The lines you return should be those containing the string "mais", taken from the data below.

** Data for this task **
□ □ □

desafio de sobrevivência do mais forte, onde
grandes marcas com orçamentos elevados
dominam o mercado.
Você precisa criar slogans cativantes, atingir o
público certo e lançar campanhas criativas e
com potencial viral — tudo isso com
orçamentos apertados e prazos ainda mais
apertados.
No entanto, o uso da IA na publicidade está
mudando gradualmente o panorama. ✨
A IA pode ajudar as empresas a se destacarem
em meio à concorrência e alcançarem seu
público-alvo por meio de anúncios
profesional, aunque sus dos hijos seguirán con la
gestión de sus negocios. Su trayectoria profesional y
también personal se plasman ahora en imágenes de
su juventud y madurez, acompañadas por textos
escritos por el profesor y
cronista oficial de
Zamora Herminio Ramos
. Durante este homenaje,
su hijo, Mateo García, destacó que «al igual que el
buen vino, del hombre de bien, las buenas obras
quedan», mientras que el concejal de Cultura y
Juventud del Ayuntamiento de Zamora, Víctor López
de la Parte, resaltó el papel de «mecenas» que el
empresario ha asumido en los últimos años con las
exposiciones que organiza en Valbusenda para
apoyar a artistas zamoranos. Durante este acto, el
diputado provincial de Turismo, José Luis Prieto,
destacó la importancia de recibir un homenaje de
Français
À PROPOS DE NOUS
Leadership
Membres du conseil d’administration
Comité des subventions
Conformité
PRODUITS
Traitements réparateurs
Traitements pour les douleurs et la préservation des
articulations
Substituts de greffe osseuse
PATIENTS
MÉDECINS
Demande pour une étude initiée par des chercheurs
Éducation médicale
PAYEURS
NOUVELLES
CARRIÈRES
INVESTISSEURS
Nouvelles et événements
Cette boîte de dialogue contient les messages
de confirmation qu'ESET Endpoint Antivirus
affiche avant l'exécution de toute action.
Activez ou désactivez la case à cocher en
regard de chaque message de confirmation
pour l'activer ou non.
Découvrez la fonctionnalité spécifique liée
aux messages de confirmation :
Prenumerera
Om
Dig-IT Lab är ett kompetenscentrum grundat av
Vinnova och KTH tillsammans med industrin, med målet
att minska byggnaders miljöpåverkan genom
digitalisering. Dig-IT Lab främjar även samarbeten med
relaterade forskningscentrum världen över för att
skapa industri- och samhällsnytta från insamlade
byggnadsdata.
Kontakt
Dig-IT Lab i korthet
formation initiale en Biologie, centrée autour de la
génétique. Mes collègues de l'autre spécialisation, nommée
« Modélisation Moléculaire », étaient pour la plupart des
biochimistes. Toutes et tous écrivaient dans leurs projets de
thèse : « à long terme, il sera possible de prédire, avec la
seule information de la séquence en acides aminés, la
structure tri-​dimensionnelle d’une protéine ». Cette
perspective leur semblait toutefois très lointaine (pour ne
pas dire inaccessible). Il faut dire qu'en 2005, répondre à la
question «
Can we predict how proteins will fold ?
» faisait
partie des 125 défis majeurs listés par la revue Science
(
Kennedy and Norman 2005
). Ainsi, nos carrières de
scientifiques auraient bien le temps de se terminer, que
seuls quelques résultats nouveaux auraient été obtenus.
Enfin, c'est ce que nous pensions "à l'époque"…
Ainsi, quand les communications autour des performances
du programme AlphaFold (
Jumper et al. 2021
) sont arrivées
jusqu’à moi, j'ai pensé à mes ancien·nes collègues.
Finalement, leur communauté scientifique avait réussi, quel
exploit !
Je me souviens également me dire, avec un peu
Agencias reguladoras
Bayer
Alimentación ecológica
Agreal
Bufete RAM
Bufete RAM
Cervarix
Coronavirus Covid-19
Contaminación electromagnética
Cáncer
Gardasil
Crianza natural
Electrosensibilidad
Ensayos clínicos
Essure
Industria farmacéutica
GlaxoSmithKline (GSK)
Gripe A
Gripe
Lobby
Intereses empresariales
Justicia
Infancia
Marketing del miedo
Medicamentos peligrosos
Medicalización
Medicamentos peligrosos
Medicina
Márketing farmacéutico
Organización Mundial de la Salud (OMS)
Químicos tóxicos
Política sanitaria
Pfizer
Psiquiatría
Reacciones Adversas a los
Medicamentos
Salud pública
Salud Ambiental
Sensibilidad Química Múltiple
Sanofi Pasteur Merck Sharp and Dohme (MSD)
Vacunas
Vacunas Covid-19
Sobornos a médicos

□ □ □

** Written response **
desafio de sobrevivência do mais forte, onde
orçamentos apertados e prazos ainda mais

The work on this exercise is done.